Keluarga korban kemudian bersama masyarakat membawa jenazah Natarius ke Kantor DPRD Belu dan menempatkan di lobi DPRD Belu, yang kemudian diterima oleh Ketua DPRD Belu, Jeremias Manek Seran Jr dan wakil ketua II DPRD Belu saat menerima massa.
Kepada keluarga korban DPRD mengatakan bahwa pihaknya akan bekerjasama Pemerintah dan Kepolisian mengusut kasus ini secara tuntas.
Kesehatan Mental Aparat Menjadi Sorotan
Kejadian tersebut diatas adalah kesekian kali ada temuan aparat polisi tak mampu menjaga emosi sehingga main tembak. Rekap korbannya meliputi sesama polisi dan warga sipil. Baru Juli kemarin di Sulawesi Utara misalnya, seorang anggota Polsek Bunaken menembak warga sipil berinisial RL (38) bahkan di depan mata anak dan istri korban kemudian terjadi lagi Polisi tembak polisi, pada kasus Ferdy Sambo dan terakhir adalah kasus polisi tembak polisi pada 4 September 2022 di Lampung Tengah,
Tentu saja daftar kasus pistol polisi menyalak tidak pada tempatnya bukan cuma itu.

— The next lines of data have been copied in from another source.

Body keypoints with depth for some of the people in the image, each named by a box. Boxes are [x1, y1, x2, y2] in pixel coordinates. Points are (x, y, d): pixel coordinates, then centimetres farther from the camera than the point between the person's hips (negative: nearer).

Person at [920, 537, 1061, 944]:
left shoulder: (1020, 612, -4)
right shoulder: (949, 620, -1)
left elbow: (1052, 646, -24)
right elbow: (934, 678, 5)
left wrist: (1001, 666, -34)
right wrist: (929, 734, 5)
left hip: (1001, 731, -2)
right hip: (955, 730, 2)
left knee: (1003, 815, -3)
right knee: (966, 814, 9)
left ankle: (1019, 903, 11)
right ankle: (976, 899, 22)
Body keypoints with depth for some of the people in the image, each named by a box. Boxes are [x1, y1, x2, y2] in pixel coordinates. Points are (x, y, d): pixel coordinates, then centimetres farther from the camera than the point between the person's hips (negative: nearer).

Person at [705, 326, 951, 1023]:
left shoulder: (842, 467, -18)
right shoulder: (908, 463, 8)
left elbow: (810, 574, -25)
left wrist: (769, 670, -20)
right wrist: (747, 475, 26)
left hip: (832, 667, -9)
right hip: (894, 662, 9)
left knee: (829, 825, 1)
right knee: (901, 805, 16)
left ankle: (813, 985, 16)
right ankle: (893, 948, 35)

Sepanjang 2022 saja, pencarian singkat akan membuat kita menemukan kasus penyalahgunaan senjata api di Papua, Sulawesi Utara, Jawa Barat, Jawa Tengah, dan Sulawesi Selatan, dan yang paling menyeramkan: di Jakarta.

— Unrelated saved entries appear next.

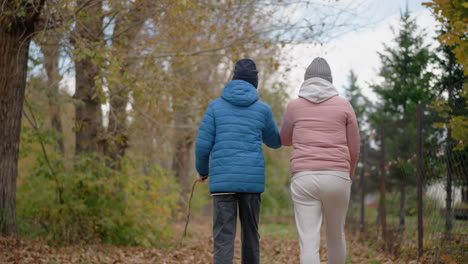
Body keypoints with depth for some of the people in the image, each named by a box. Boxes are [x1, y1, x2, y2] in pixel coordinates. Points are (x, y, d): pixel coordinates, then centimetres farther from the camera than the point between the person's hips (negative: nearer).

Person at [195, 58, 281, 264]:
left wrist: (202, 170, 18)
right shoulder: (263, 109, 5)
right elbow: (275, 142, 20)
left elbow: (203, 144, 0)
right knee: (250, 232, 15)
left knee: (223, 237, -5)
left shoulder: (216, 105, 4)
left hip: (223, 179, -1)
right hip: (252, 179, 1)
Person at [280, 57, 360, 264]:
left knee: (309, 243, -5)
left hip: (304, 180, -1)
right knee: (335, 234, 23)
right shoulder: (344, 105, 8)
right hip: (336, 179, 1)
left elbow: (285, 140, 26)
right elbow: (353, 150, 10)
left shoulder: (294, 106, 9)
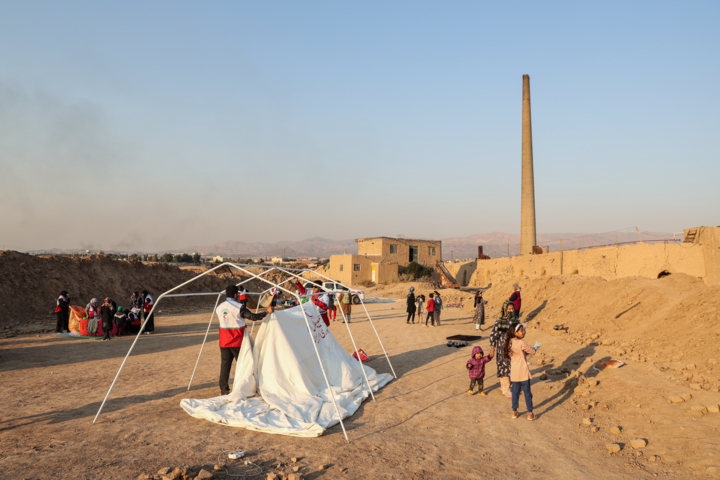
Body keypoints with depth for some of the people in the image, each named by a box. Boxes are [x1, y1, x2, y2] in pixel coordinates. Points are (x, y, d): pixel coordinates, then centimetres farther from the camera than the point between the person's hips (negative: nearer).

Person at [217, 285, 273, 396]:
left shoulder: (219, 307, 5)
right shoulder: (239, 307, -14)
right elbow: (253, 317, -14)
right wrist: (267, 312, -3)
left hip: (224, 341, 5)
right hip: (237, 342, -5)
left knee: (225, 364, 8)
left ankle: (224, 389, 10)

Koordinator Pusat Kajian Militer dan Kepolisian Andy Suryadi menegaskan masalah laten penyalahgunaan senjata api semestinya diselesaikan secara internal oleh kepolisian. Kasus penembakan oleh aparat mengindikasikan rangkaian tes yang dilakukan internal kepolisian sebelum memberikan senjata api kepada anggota, belum maksimal.
“Problemnya hampir sama, yakni kurangnya pengawasan dan penindakan yang tidak tegas, atau tegas tapi kurang disosialisasikan. Seharusnya penindakan semisal dilakukan dengan tegas, harus disampaikan ke anggota lain agar menimbulkan efek jera,” kata Andy dilansir Tribunnews. “Perlu dicek berulang kali kondisi psikologi anggota apakah ada masalah soal itu [kesehatan mental].”

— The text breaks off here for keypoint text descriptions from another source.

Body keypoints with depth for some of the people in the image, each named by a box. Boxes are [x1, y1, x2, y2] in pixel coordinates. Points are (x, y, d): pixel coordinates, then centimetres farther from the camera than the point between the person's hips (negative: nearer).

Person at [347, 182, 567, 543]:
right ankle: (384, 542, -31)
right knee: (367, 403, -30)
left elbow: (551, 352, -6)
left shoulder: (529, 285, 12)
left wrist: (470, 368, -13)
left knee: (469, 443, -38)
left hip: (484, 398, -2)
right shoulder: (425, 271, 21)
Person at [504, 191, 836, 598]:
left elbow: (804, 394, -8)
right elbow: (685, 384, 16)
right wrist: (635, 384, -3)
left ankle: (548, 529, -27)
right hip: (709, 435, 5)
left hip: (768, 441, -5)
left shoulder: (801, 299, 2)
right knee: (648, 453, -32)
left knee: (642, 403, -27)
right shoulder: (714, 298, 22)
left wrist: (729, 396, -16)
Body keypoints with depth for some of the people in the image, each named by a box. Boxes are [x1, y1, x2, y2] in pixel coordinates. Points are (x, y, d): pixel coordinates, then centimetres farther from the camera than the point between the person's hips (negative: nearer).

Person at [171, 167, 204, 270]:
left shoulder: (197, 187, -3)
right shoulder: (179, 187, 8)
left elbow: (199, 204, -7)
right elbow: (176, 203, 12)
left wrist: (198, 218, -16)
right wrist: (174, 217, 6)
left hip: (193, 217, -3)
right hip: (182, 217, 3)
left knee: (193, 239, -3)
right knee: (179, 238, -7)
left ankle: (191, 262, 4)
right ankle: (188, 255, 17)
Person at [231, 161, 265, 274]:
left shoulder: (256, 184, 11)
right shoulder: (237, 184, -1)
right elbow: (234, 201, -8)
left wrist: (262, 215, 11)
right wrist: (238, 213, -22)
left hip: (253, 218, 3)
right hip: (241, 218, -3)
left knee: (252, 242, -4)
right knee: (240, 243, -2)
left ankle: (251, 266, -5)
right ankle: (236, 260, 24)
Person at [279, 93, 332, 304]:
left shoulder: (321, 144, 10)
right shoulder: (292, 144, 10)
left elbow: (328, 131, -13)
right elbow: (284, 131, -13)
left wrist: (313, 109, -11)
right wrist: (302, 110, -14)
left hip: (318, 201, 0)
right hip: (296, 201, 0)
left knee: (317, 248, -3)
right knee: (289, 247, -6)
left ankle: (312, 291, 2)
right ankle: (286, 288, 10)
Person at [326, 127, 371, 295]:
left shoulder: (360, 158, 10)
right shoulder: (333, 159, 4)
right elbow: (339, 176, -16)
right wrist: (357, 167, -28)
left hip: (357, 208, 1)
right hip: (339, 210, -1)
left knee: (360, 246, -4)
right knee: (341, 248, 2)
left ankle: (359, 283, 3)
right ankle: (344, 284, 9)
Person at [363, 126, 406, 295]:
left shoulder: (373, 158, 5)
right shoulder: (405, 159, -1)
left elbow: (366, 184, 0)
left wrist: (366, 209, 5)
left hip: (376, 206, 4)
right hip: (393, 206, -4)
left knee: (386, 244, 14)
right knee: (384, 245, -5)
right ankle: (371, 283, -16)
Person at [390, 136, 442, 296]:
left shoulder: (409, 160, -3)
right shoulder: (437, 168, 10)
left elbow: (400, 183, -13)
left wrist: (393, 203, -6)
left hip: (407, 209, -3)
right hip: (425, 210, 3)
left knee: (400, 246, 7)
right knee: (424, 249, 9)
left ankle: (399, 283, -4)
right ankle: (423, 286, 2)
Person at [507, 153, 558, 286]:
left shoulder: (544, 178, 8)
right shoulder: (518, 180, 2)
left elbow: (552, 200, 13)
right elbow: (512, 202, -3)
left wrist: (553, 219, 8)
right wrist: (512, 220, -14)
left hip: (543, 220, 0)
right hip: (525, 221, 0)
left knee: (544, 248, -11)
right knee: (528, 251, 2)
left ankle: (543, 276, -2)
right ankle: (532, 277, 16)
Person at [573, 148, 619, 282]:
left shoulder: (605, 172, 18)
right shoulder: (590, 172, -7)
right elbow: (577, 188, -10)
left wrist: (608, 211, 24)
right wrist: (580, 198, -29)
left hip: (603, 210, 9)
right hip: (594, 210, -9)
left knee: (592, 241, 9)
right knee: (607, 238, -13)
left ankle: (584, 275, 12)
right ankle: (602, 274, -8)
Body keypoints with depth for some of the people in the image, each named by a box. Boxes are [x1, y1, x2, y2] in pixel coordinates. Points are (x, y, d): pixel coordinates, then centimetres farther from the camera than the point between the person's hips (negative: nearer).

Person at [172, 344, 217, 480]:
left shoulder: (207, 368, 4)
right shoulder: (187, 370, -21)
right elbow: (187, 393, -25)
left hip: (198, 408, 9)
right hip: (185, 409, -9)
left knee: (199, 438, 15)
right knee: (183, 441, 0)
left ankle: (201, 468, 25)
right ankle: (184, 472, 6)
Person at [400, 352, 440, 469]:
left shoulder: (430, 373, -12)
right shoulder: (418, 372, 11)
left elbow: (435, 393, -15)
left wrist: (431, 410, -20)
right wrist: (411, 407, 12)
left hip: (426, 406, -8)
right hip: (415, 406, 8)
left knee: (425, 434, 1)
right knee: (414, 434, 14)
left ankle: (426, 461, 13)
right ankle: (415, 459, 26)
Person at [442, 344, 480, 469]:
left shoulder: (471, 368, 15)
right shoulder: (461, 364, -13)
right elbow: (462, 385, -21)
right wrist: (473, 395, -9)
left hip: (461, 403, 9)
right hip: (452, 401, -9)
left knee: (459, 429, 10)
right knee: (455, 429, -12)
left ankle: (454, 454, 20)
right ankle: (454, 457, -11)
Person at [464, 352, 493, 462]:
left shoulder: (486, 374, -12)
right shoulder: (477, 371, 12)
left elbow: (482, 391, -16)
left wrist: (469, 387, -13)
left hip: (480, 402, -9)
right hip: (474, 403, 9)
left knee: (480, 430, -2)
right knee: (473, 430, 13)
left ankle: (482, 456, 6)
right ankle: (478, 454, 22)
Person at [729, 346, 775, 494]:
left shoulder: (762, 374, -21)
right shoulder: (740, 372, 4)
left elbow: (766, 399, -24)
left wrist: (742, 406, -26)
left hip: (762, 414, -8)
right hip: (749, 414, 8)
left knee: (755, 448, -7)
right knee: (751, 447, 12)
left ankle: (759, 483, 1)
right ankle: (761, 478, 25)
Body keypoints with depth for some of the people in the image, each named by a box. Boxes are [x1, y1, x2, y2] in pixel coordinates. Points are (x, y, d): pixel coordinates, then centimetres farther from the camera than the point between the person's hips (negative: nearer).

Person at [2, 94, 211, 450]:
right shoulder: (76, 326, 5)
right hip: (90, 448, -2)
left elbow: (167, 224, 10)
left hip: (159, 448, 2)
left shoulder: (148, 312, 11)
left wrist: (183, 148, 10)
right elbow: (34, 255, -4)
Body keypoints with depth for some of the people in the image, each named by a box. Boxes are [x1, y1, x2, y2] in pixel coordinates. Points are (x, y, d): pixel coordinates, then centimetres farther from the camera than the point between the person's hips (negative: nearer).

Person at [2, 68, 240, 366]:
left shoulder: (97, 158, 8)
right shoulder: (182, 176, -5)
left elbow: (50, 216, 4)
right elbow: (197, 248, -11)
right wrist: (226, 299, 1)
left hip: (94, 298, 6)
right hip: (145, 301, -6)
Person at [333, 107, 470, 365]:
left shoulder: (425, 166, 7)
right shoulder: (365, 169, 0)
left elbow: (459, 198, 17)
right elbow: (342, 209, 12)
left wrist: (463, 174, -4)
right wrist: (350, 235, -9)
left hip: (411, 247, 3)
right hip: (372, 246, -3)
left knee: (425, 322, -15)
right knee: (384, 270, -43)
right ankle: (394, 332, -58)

Pengamat Kepolisian dari Institut for Security and Strategic Studies (ISeSS) Bambang Rukminto mengatakan pimpinan Polri harusnya dituntut bertanggung jawab atas setiap penembakan yang terjadi. “Kapolri harusnya memperhatikan kesehatan mental dan jasmani para anggotanya. Kalau tidak melakukan itu, artinya pimpinannya abai dan juga wajib dikenai sanksi,” kata Bambang kepada Republika.
Kompolnas pernah melakukan survei penyalahgunaan senjata api di 34 Polda pada 2021. Hasilnya, ditemukan 784 kasus dalam rentang 2010-2021. Kesalahan terbanyak adalah kehilangan senjata api sebanyak 18,49 persen.